First, thanks again for the info and help.

Next, I finally got Proxmox 8.2.2 installed and running and this is AWESOME!!! :headbang: Wish I did this a LONG time ago.

I have a Windows 10 Pro (v22H2) VM up and running succesfully. I haven't played with BI and the WD Purple drives for it yet since I'm more focused on CPAI at the moment.

I have a Ubuntu 20.04 VM up and running successfully. I know there is a newer version 22.04 but a CPAI developer said he had problems with the newer version so sticking with what he is using. I also used the bloated desktop version and not the light version for now until I'm more comfortable with installing apps/packages. I did the bloated version in case I want to use the Libre Office tools to create some spreadsheets or docs. The biggest thing was I was able to pass my Coral TPU using PCIe pass through successfully. The documentation was not correct but was able to figure out what I needed to do. Also, had an issue with the drivers at first but it was because my PC is using Secure Boot and needing to learn how that works. After I got it up I was even able to test passing images from my main BI PC to the VM which was really cool.

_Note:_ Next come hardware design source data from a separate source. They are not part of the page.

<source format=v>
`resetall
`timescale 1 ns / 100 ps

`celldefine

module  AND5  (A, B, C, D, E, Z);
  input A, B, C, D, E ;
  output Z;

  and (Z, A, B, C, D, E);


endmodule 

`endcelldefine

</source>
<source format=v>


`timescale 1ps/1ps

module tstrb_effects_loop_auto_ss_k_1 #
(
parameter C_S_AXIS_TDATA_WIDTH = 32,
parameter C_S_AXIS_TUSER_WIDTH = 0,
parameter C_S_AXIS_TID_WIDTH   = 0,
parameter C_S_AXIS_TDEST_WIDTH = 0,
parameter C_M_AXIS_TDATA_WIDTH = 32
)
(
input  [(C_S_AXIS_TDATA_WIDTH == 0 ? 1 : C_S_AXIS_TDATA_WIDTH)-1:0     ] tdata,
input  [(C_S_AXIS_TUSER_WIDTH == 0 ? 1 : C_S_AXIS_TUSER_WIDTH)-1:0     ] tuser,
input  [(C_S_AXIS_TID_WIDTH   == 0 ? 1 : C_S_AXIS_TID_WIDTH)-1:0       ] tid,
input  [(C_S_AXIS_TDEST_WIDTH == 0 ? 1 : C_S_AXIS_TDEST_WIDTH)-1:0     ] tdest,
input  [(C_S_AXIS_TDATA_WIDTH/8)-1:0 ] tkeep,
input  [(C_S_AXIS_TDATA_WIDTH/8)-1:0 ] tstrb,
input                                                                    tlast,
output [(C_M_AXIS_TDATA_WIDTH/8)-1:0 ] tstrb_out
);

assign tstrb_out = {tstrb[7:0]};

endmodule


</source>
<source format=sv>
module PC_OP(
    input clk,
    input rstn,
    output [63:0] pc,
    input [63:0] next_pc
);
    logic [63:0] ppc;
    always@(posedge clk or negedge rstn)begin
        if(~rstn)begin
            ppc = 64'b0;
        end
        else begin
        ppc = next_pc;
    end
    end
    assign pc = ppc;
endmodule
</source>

Since I don't have everything running fully I can't comment on performance. I will say that Proxmox with just Ubunutu and CPAI running doesn't break a sweat. I have Ubuntu with 4 GB of memory and just 2 cores for now. Looks like it idles at 0.85-1.71%. When I ran a CPAI benchmark the CPU hit 20% and that was it. The memory seems fixed at 3.08 of the 4 GB. Those are the Ubuntu VM numbers. The PVE server CPU idles at under 1% and when I ran the CPAI benchmark the CPU hit 4% and that was it. I know Windows and BI will be the big test.

I did actually clone my Ubuntu so I could test out different versions of CPAI since I am trying to compare the issues between the versions. This was SO EASY. The clone itself only took a couple of minutes (less than 5).

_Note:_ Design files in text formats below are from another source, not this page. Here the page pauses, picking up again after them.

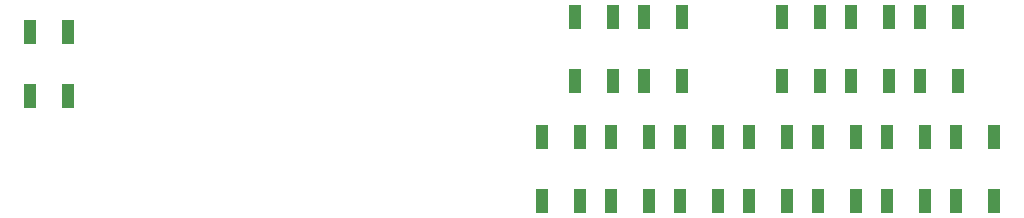
<source format=gbr>
G04 #@! TF.FileFunction,Paste,Top*
%FSLAX46Y46*%
G04 Gerber Fmt 4.6, Leading zero omitted, Abs format (unit mm)*
G04 Created by KiCad (PCBNEW 4.0.7) date Sat Mar 24 11:27:51 2018*
%MOMM*%
%LPD*%
G01*
G04 APERTURE LIST*
%ADD10C,0.100000*%
%ADD11R,1.000000X2.000000*%
G04 APERTURE END LIST*
D10*
D11*
X76505000Y-64930000D03*
X79705000Y-64930000D03*
X76505000Y-59530000D03*
X79705000Y-59530000D03*
X154864000Y-73820000D03*
X158064000Y-73820000D03*
X154864000Y-68420000D03*
X158064000Y-68420000D03*
X151816000Y-63660000D03*
X155016000Y-63660000D03*
X151816000Y-58260000D03*
X155016000Y-58260000D03*
X149022000Y-73820000D03*
X152222000Y-73820000D03*
X149022000Y-68420000D03*
X152222000Y-68420000D03*
X145974000Y-63660000D03*
X149174000Y-63660000D03*
X145974000Y-58260000D03*
X149174000Y-58260000D03*
X143180000Y-73820000D03*
X146380000Y-73820000D03*
X143180000Y-68420000D03*
X146380000Y-68420000D03*
X140132000Y-63660000D03*
X143332000Y-63660000D03*
X140132000Y-58260000D03*
X143332000Y-58260000D03*
X137338000Y-73820000D03*
X140538000Y-73820000D03*
X137338000Y-68420000D03*
X140538000Y-68420000D03*
X131496000Y-73820000D03*
X134696000Y-73820000D03*
X131496000Y-68420000D03*
X134696000Y-68420000D03*
X128448000Y-63660000D03*
X131648000Y-63660000D03*
X128448000Y-58260000D03*
X131648000Y-58260000D03*
X125654000Y-73820000D03*
X128854000Y-73820000D03*
X125654000Y-68420000D03*
X128854000Y-68420000D03*
X122606000Y-63660000D03*
X125806000Y-63660000D03*
X122606000Y-58260000D03*
X125806000Y-58260000D03*
X119812000Y-73820000D03*
X123012000Y-73820000D03*
X119812000Y-68420000D03*
X123012000Y-68420000D03*
M02*

</source>
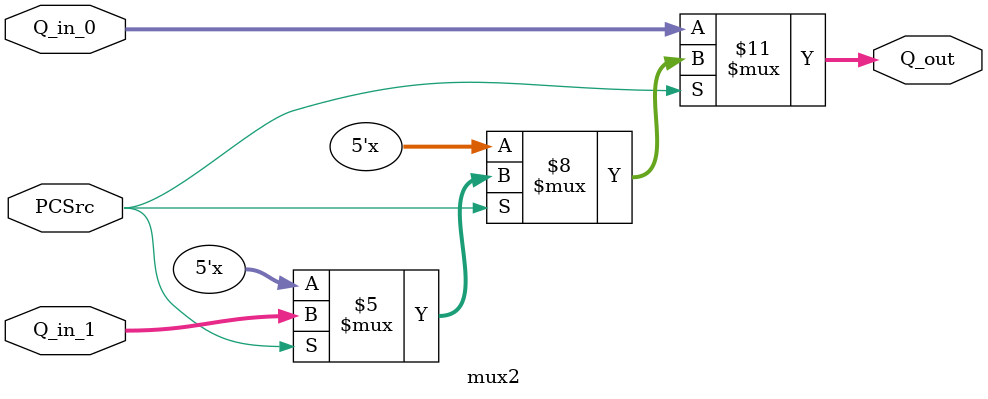
<source format=v>
`timescale 1ns / 1ps


module mux2(
   input wire[4:0] Q_in_0,
   input wire[4:0] Q_in_1,
   input wire PCSrc,
   output reg[4:0] Q_out
);

   always @ (*) begin
       if ( PCSrc == 1'b0 )        Q_out = Q_in_0;
       else if ( PCSrc == 1'b1 )   Q_out = Q_in_1;
   end

endmodule



</source>
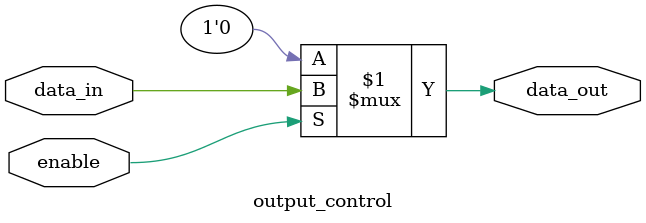
<source format=sv>
module and_gate_enable #(
    parameter PIPELINE_STAGES = 2,    // Configurable pipeline depth
    parameter GATE_DELAY = 0,         // AND gate delay
    parameter CTRL_DELAY = 0          // Control logic delay
)(
    input  wire clk,       // Clock input (added for pipelining)
    input  wire rst_n,     // Active-low reset (added for pipeline control)
    input  wire a,         // Input A
    input  wire b,         // Input B
    input  wire enable,    // Enable signal
    output wire y          // Output Y
);
    // Pipeline stage signals
    wire and_result_raw;          // Raw AND result
    reg  and_result_stage1;       // First pipeline stage
    reg  enable_stage1;           // Synchronized enable
    wire data_out_combinational;  // Pre-output combinational signal
    reg  data_out_registered;     // Registered output

    // === STAGE 0: Input Computation Layer ===
    // Basic AND operation with parameterized delay
    basic_and_gate #(
        .GATE_DELAY(GATE_DELAY)
    ) and_gate_inst (
        .in_a(a),
        .in_b(b),
        .out_y(and_result_raw)
    );

    // === STAGE 1: Mid-Pipeline Registration ===
    always @(posedge clk or negedge rst_n) begin
        if (!rst_n) begin
            and_result_stage1 <= 1'b0;
            enable_stage1 <= 1'b0;
        end else begin
            and_result_stage1 <= and_result_raw;
            enable_stage1 <= enable;
        end
    end

    // === STAGE 2: Output Control Layer ===
    // Generate controlled output signal based on synchronized enable
    output_control #(
        .CTRL_DELAY(CTRL_DELAY)
    ) ctrl_inst (
        .data_in(and_result_stage1),
        .enable(enable_stage1),
        .data_out(data_out_combinational)
    );

    // === STAGE 3: Output Registration ===
    always @(posedge clk or negedge rst_n) begin
        if (!rst_n) begin
            data_out_registered <= 1'b0;
        end else begin
            data_out_registered <= data_out_combinational;
        end
    end

    // Output multiplexer based on pipeline configuration
    generate
        if (PIPELINE_STAGES == 0) begin : NO_PIPELINE
            assign y = data_out_combinational;
        end else begin : WITH_PIPELINE
            assign y = data_out_registered;
        end
    endgenerate
endmodule

// Sub-module for basic AND operation with optimized timing
module basic_and_gate #(
    parameter GATE_DELAY = 0    // Configurable delay for timing adjustment
)(
    input  wire in_a,    // First input
    input  wire in_b,    // Second input
    output wire out_y    // AND result output
);
    // Optimized AND operation with controlled delay
    assign #(GATE_DELAY) out_y = in_a & in_b;
endmodule

// Sub-module for output control with timing optimization
module output_control #(
    parameter CTRL_DELAY = 0    // Configurable delay for timing control
)(
    input  wire data_in,     // Input data
    input  wire enable,      // Enable control signal
    output wire data_out     // Controlled output
);
    // Optimized control logic with configurable delay
    assign #(CTRL_DELAY) data_out = enable ? data_in : 1'b0;
endmodule
</source>
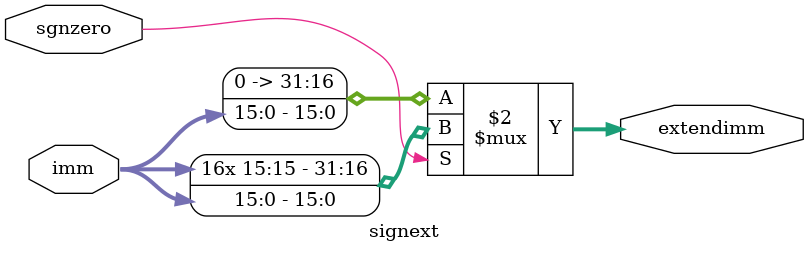
<source format=v>
module signext (imm,extendimm,sgnzero
    );
input sgnzero;
input [15:0] imm;
output [31:0] extendimm ;
assign extendimm=(sgnzero==0)? {{16{1'b0}},imm} :{{16{imm[15]}},imm} ;

endmodule

</source>
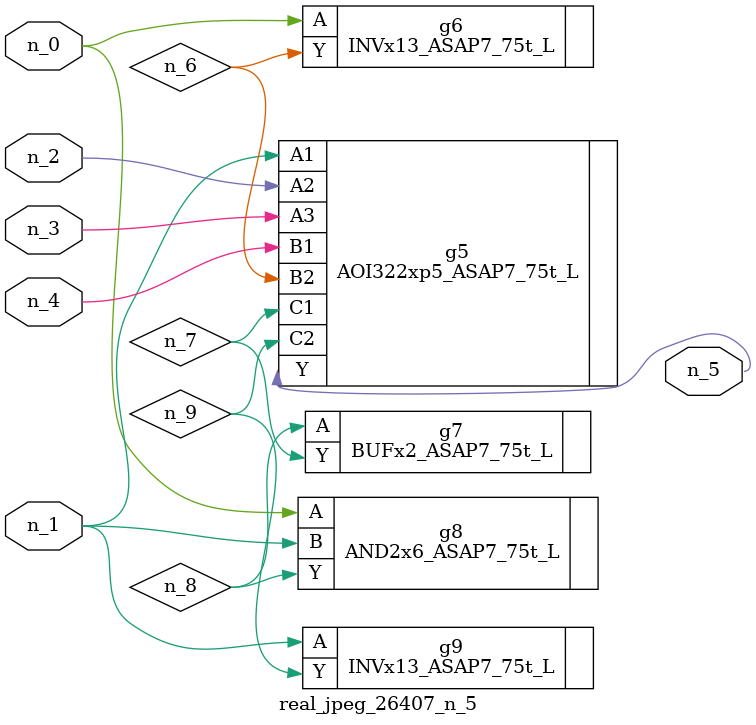
<source format=v>
module real_jpeg_26407_n_5 (n_4, n_0, n_1, n_2, n_3, n_5);

input n_4;
input n_0;
input n_1;
input n_2;
input n_3;

output n_5;

wire n_8;
wire n_6;
wire n_7;
wire n_9;

INVx13_ASAP7_75t_L g6 ( 
.A(n_0),
.Y(n_6)
);

AND2x6_ASAP7_75t_L g8 ( 
.A(n_0),
.B(n_1),
.Y(n_8)
);

AOI322xp5_ASAP7_75t_L g5 ( 
.A1(n_1),
.A2(n_2),
.A3(n_3),
.B1(n_4),
.B2(n_6),
.C1(n_7),
.C2(n_9),
.Y(n_5)
);

INVx13_ASAP7_75t_L g9 ( 
.A(n_1),
.Y(n_9)
);

BUFx2_ASAP7_75t_L g7 ( 
.A(n_8),
.Y(n_7)
);


endmodule
</source>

Again, this is awesome and highly recommend if someone is debating this in the future. There are some learning curves for Proxmox but Google is your friend. When it comes to configuring the VM there are different opinions on the settings (especially if it's for Windows). I don't know if what I chose was best but it's working. I actually think I am going to build a separate server with Proxmox so I can learn some new stuff without having to worry about rebuilding the OS in case I mess something up.

Again, this is great and thanks for the help.